# Trek 7100 Adjustments



## Bing126 (May 21, 2005)

Hi all:
After some looking and testing I bought a Trek 7100 a month ago, a "new" rider back after some years. Things are great, more of a recreational/fitness rider, just a few miles a day on paths and trails. 

My question is mainly are these problems just part of the gettibf used to to the new bike or are they signs of a larger problem: 

The front wheel rubs a bit against the brake pad and I have adjusted it but just can't get it perfect. It is ok for a while then rubs some other times.

The brake handles need to be pulled way tight for the bike to slow down. Can this be adjusted? 
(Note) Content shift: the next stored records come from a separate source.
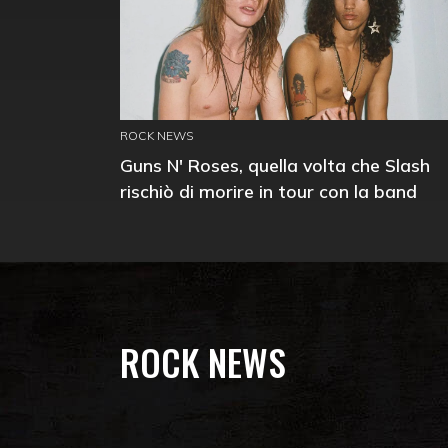
ROCK NEWS
Guns N' Roses, quella volta che Slash
rischiò di morire in tour con la band
ROCK NEWS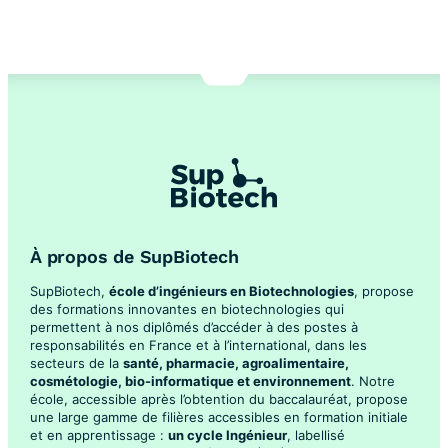
À propos de SupBiotech
SupBiotech,
école d’ingénieurs en Biotechnologies
, propose
des formations innovantes en biotechnologies qui
permettent à nos diplômés d’accéder à des postes à
responsabilités en France et à l’international, dans les
secteurs de la
santé, pharmacie, agroalimentaire,
cosmétologie, bio-informatique et environnement
. Notre
école, accessible après l’obtention du baccalauréat, propose
une large gamme de filières accessibles en formation initiale
et en apprentissage :
un cycle Ingénieur
, labellisé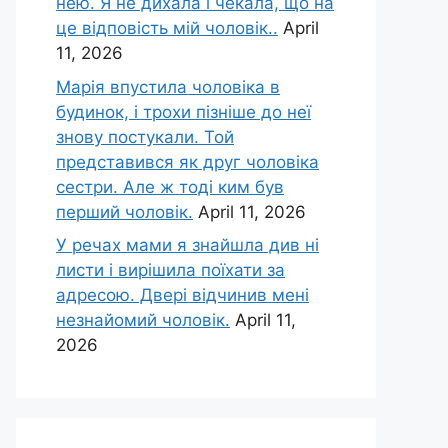
нею. Я не дихала і чекала, що на
це відповість мій чоловік..
April
11, 2026
Марія впустила чоловіка в
будинок, і трохи пізніше до неї
знову постукали. Той
представився як друг чоловіка
сестри. Але ж тоді ким був
перший чоловік.
April 11, 2026
У речах мами я знайшла див ні
листи і вирішила поїхати за
адресою. Двері відчинив мені
незнайомий чоловік.
April 11,
2026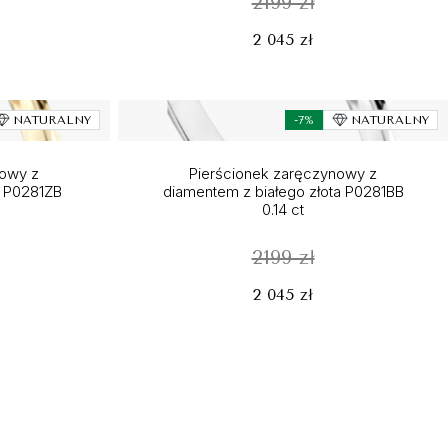
2199 zł
2 045 zł
NATURALNY
-7%
NATURALNY
nowy z
Pierścionek zaręczynowy z
a P0281ZB
diamentem z białego złota P0281BB
0.14 ct
2199 zł
2 045 zł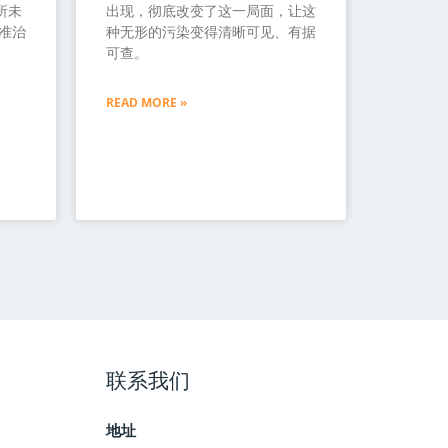
所未
出现，彻底改变了这一局面，让这
准治
种无形的污染变得清晰可见、有据
可查。
READ MORE »
联系我们
地址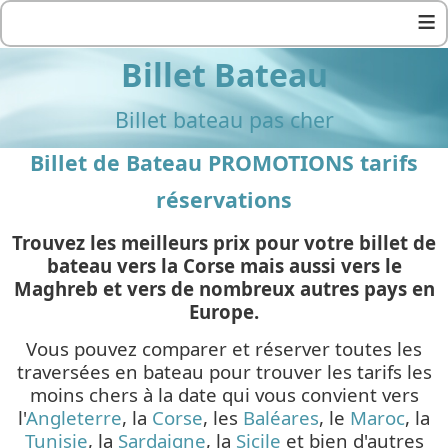
≡
Billet Bateau
Billet bateau pas cher
Billet de Bateau PROMOTIONS tarifs
réservations
Trouvez les meilleurs prix pour votre billet de
bateau vers la Corse mais aussi vers le
Maghreb et vers de nombreux autres pays en
Europe.
Vous pouvez comparer et réserver toutes les
traversées en bateau pour trouver les tarifs les
moins chers à la date qui vous convient vers
l'
Angleterre
, la
Corse
, les
Baléares
, le
Maroc
, la
Tunisie
, la
Sardaigne
, la
Sicile
et bien d'autres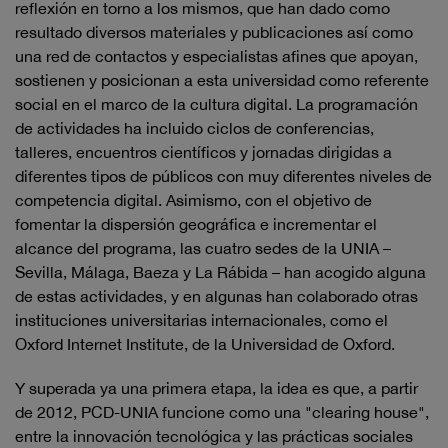
reflexión en torno a los mismos, que han dado como
resultado diversos materiales y publicaciones así como
una red de contactos y especialistas afines que apoyan,
sostienen y posicionan a esta universidad como referente
social en el marco de la cultura digital. La programación
de actividades ha incluido ciclos de conferencias,
talleres, encuentros científicos y jornadas dirigidas a
diferentes tipos de públicos con muy diferentes niveles de
competencia digital. Asimismo, con el objetivo de
fomentar la dispersión geográfica e incrementar el
alcance del programa, las cuatro sedes de la UNIA –
Sevilla, Málaga, Baeza y La Rábida – han acogido alguna
de estas actividades, y en algunas han colaborado otras
instituciones universitarias internacionales, como el
Oxford Internet Institute, de la Universidad de Oxford.
Y superada ya una primera etapa, la idea es que, a partir
de 2012, PCD-UNIA funcione como una "clearing house",
entre la innovación tecnológica y las prácticas sociales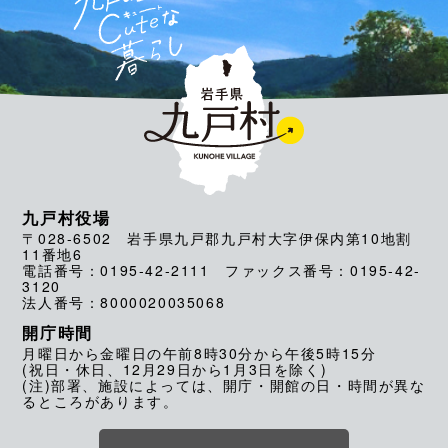
九戸村役場
〒028-6502 岩手県九戸郡九戸村大字伊保内第10地割
11番地6
電話番号：0195-42-2111 ファックス番号：0195-42-
3120
法人番号：8000020035068
開庁時間
月曜日から金曜日の午前8時30分から午後5時15分
(祝日・休日、12月29日から1月3日を除く)
(注)部署、施設によっては、開庁・開館の日・時間が異な
るところがあります。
The gears are somewhat noisy as they change gears. Is this just a fact of a new bike as it gets worked in or is this a problem.
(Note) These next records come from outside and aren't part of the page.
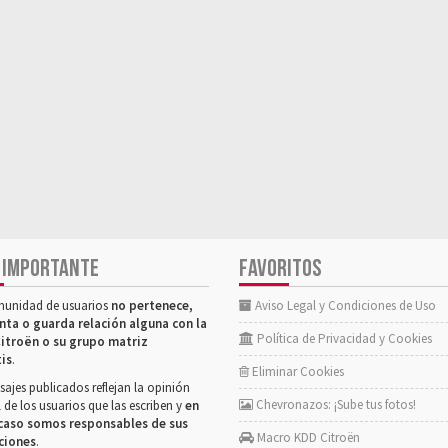
 IMPORTANTE
FAVORITOS
munidad de usuarios
no pertenece,
Aviso Legal y Condiciones de Uso
nta o guarda relación alguna con la
Política de Privacidad y Cookies
itroën o su grupo matriz
tis
.
Eliminar Cookies
ajes publicados reflejan la opinión
Chevronazos: ¡Sube tus fotos!
 de los usuarios que las escriben y
en
caso somos responsables de sus
Macro KDD Citroën
ciones
.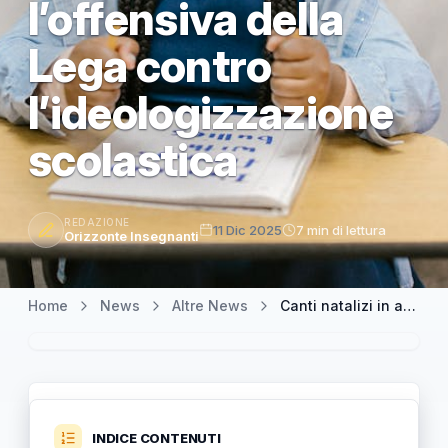
l’offensiva della
Lega contro
l’ideologizzazione
scolastica
REDAZIONE
11 Dic 2025
7 min di lettura
Orizzonte Insegnanti
Home
News
Altre News
Canti natalizi in arabo e webinar con Albanese: Sasso denuncia l’offensiva della Lega contro l’ideologizzazione scolastica
INDICE CONTENUTI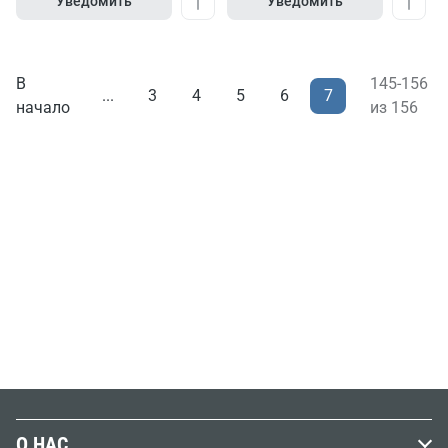
Уведомить
Уведомить
В
145-156
7
...
3
4
5
6
начало
из 156
О НАС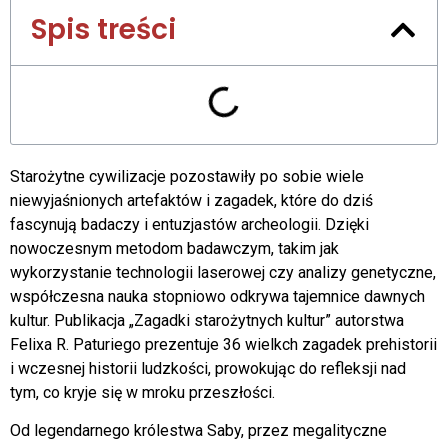
Spis treści
Starożytne cywilizacje pozostawiły po sobie wiele
niewyjaśnionych artefaktów i zagadek, które do dziś
fascynują badaczy i entuzjastów archeologii. Dzięki
nowoczesnym metodom badawczym, takim jak
wykorzystanie technologii laserowej czy analizy genetyczne,
współczesna nauka stopniowo odkrywa tajemnice dawnych
kultur. Publikacja „Zagadki starożytnych kultur” autorstwa
Felixa R. Paturiego prezentuje 36 wielkch zagadek prehistorii
i wczesnej historii ludzkości, prowokując do refleksji nad
tym, co kryje się w mroku przeszłości.
Od legendarnego królestwa Saby, przez megalityczne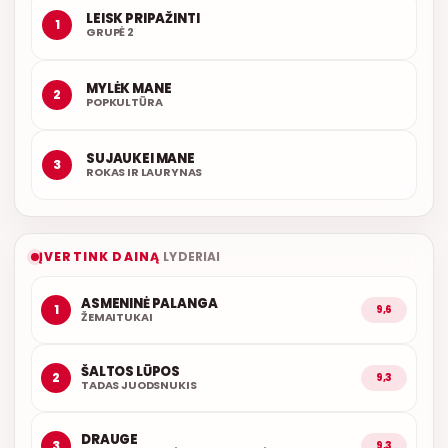
LEISK PRIPAŽINTI
1
GRUPĖ 2
MYLĖK MANE
2
POPKULTŪRA
SUJAUKEI MANE
3
ROKAS IR LAURYNAS
ĮVERTINK DAINĄ
LYDERIAI
ASMENINĖ PALANGA
1
9,6
ŽEMAITUKAI
ŠALTOS LŪPOS
2
9,3
TADAS JUODSNUKIS
DRAUGE
3
9,3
My feet when on the pedals slip off, when wearing my running sneakers it is ok. Just when wearing my other everyday sneakers this happens. Anyone know of a different brand/model that could help (it came with the standard model installed by Trek)

And overall, I'd appreciate any comments/ concerns you may have with the brand or model, with ideas if what I should be in the look out for or what problems may I face. 
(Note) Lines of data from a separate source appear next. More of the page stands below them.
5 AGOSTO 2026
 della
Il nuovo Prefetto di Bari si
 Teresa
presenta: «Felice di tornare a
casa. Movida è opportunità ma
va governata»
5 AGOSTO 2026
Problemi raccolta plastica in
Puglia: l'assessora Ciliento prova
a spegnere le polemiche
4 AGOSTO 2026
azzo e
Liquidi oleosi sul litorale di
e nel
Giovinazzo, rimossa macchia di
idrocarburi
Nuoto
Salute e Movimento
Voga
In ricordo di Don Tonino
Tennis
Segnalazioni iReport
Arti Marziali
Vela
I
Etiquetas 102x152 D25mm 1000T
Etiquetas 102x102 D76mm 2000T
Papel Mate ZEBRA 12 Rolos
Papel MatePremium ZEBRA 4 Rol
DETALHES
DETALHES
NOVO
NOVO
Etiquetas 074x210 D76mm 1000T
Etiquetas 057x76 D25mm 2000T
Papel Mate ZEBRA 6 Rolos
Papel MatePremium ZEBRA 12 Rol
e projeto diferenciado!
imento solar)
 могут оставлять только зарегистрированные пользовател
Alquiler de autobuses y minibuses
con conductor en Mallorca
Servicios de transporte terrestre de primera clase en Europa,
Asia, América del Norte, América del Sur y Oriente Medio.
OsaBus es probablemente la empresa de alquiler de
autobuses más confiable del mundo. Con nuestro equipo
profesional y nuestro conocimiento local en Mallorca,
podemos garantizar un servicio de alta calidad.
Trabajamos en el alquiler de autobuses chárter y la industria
I appreciate your expertise.  

THANKS 
Bing


----------



## banjoboy (May 20, 2003)

Bing126 said:


> Hi all:
> After some looking and testing I bought a Trek 7100 a month ago, a "new" rider back after some years. Things are great, more of a recreational/fitness rider, just a few miles a day on paths and trails.
> 
> My question is mainly are these problems just part of the gettibf used to to the new bike or are they signs of a larger problem:
> ...


Hey Bing,

Welcome back to riding. Most of the time new bikes go through a break-in period. Most dealers take care of thier customers with a free tune up after a short period. Your wheels may not be set in well causing them to rub as little or the cables may need to be adjusted.
Has far has the gears making noise the cables have probably stretched a little and may need a little adjustment.You may want to replace your pedals with an aggressive off road platfrom type if you don't want to go clipless. In any case my friend, I reccomend you go back to your dealer with your bike and I'll bet they will gladly do some routine adjustments for you. Go out and ride and enjoy the day.
Your friend in the Blue Ridge


----------